** Work to complete **
Begin at the line containing "### Coordination Agents" in the data below and go on through the line containing "### Quality & Maintenance", repeating each line exactly; include both ends and no other line.

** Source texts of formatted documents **
○ ○ ○ ○ ○

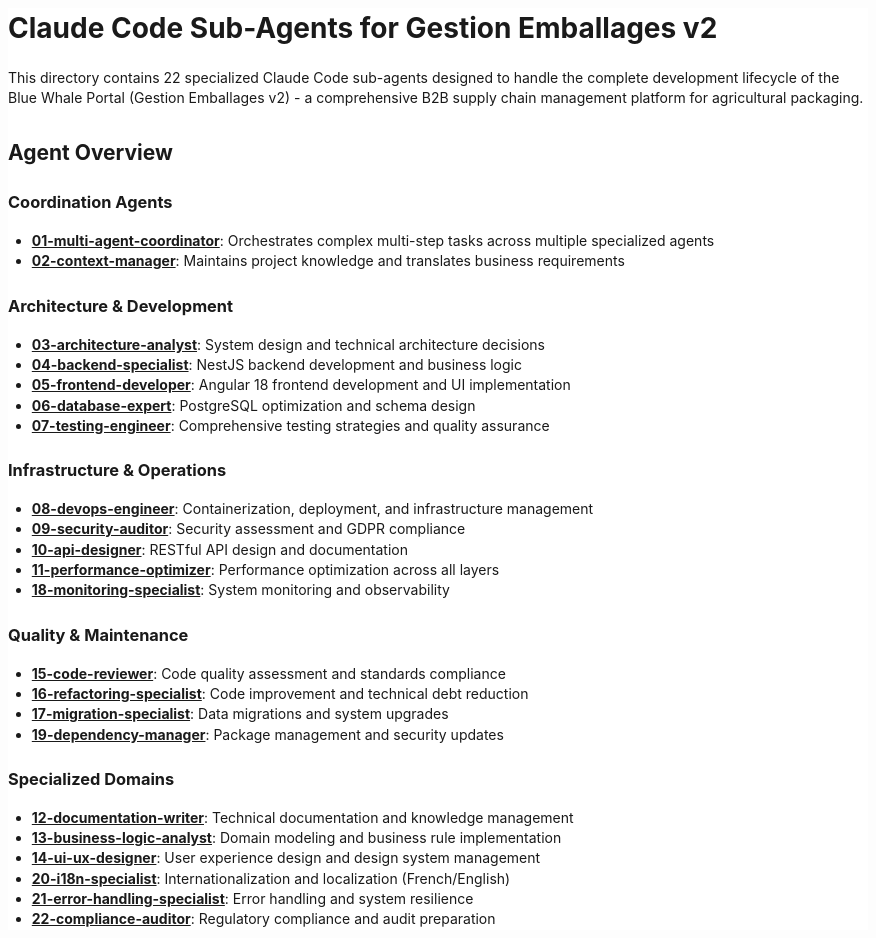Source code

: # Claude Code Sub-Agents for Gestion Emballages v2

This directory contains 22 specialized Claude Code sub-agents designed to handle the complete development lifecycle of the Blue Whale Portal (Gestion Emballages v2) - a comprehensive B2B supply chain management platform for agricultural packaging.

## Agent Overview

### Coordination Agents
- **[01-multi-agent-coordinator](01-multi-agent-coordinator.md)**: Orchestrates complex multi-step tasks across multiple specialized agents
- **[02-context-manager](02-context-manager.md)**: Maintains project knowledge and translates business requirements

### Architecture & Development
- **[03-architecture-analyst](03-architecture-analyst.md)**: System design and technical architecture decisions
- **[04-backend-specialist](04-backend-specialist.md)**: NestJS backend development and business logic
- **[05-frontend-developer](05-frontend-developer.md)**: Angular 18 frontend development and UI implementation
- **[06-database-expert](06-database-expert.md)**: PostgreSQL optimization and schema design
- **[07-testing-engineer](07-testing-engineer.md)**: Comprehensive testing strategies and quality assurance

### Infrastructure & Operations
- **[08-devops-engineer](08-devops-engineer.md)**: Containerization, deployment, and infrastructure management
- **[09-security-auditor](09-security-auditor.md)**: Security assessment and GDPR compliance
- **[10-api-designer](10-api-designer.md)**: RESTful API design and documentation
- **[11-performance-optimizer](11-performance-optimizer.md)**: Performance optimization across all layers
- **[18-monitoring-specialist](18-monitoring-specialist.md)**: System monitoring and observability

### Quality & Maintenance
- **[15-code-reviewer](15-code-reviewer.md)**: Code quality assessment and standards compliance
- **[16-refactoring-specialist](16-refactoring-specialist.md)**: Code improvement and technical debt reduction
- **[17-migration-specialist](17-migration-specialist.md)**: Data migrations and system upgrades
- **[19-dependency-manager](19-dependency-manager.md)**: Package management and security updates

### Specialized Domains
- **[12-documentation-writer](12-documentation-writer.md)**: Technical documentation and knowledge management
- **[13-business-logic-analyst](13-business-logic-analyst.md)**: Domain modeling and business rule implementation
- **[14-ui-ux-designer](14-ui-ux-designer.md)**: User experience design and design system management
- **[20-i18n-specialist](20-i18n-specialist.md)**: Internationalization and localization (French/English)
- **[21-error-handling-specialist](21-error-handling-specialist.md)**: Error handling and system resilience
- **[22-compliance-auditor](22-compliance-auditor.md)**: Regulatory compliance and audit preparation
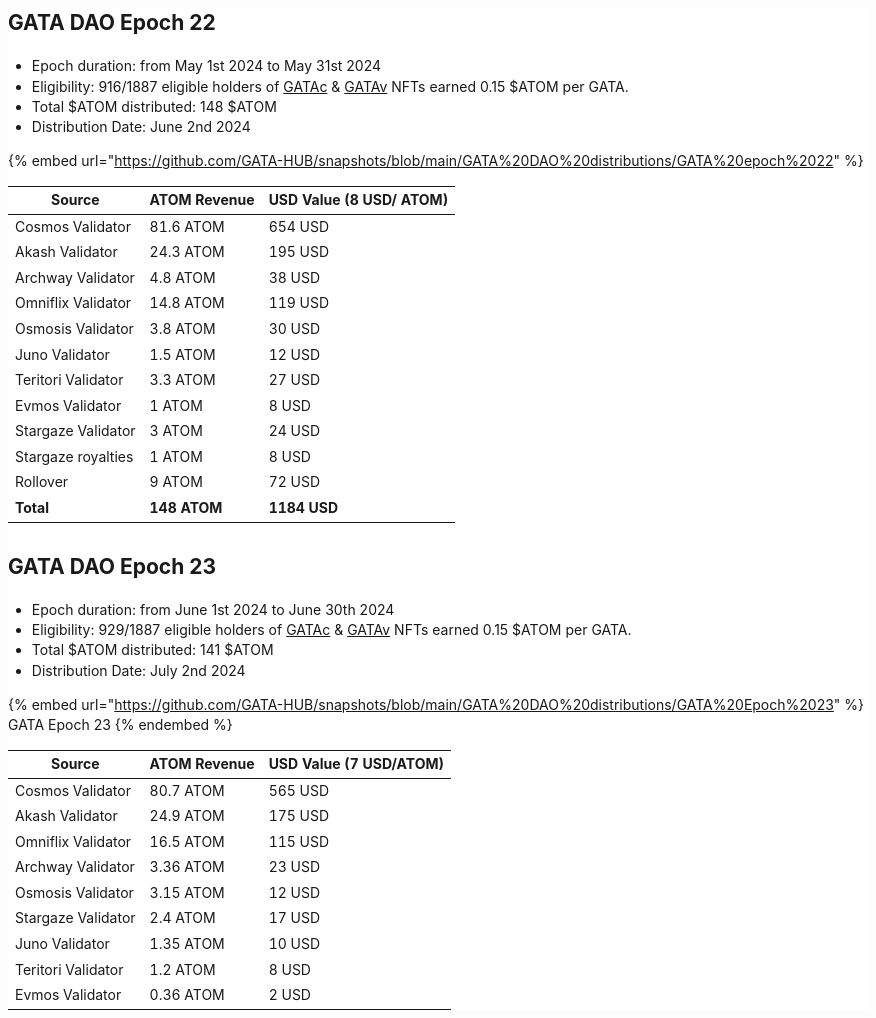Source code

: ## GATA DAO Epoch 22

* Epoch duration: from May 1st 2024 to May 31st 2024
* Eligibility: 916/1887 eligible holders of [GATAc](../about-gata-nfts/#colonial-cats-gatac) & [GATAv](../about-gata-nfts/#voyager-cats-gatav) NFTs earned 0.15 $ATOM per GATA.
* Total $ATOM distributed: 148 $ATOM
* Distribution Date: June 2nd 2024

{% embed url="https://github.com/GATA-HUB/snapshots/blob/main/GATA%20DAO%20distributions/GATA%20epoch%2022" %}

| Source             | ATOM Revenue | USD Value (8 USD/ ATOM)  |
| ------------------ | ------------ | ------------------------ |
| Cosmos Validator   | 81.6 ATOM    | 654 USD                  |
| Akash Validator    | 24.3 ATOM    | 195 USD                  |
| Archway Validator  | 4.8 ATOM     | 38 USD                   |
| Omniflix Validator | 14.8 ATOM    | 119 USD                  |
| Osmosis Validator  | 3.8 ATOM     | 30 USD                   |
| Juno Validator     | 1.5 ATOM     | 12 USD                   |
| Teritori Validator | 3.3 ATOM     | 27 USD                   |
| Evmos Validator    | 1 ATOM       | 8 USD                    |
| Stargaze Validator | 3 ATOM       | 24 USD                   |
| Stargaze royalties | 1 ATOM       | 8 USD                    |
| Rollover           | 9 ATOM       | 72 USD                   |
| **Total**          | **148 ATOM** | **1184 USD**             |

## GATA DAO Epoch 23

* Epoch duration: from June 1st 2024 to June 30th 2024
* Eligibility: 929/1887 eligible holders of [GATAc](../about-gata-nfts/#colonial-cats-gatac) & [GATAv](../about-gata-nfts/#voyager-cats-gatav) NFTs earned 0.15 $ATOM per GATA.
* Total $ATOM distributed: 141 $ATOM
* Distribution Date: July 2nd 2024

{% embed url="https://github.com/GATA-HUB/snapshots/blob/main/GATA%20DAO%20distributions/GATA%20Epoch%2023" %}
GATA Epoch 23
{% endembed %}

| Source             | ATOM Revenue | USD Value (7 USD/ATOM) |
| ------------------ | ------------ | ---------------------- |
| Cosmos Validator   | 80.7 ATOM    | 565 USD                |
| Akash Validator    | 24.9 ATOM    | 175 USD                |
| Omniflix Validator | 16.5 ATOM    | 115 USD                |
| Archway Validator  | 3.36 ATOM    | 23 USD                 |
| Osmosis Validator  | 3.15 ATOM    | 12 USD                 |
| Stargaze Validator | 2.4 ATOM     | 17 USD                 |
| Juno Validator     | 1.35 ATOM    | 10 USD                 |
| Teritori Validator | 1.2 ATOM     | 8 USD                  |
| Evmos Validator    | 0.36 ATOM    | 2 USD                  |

○ ○ ○ ○ ○

** Task output **
### Coordination Agents
- **[01-multi-agent-coordinator](01-multi-agent-coordinator.md)**: Orchestrates complex multi-step tasks across multiple specialized agents
- **[02-context-manager](02-context-manager.md)**: Maintains project knowledge and translates business requirements

### Architecture & Development
- **[03-architecture-analyst](03-architecture-analyst.md)**: System design and technical architecture decisions
- **[04-backend-specialist](04-backend-specialist.md)**: NestJS backend development and business logic
- **[05-frontend-developer](05-frontend-developer.md)**: Angular 18 frontend development and UI implementation
- **[06-database-expert](06-database-expert.md)**: PostgreSQL optimization and schema design
- **[07-testing-engineer](07-testing-engineer.md)**: Comprehensive testing strategies and quality assurance

### Infrastructure & Operations
- **[08-devops-engineer](08-devops-engineer.md)**: Containerization, deployment, and infrastructure management
- **[09-security-auditor](09-security-auditor.md)**: Security assessment and GDPR compliance
- **[10-api-designer](10-api-designer.md)**: RESTful API design and documentation
- **[11-performance-optimizer](11-performance-optimizer.md)**: Performance optimization across all layers
- **[18-monitoring-specialist](18-monitoring-specialist.md)**: System monitoring and observability

### Quality & Maintenance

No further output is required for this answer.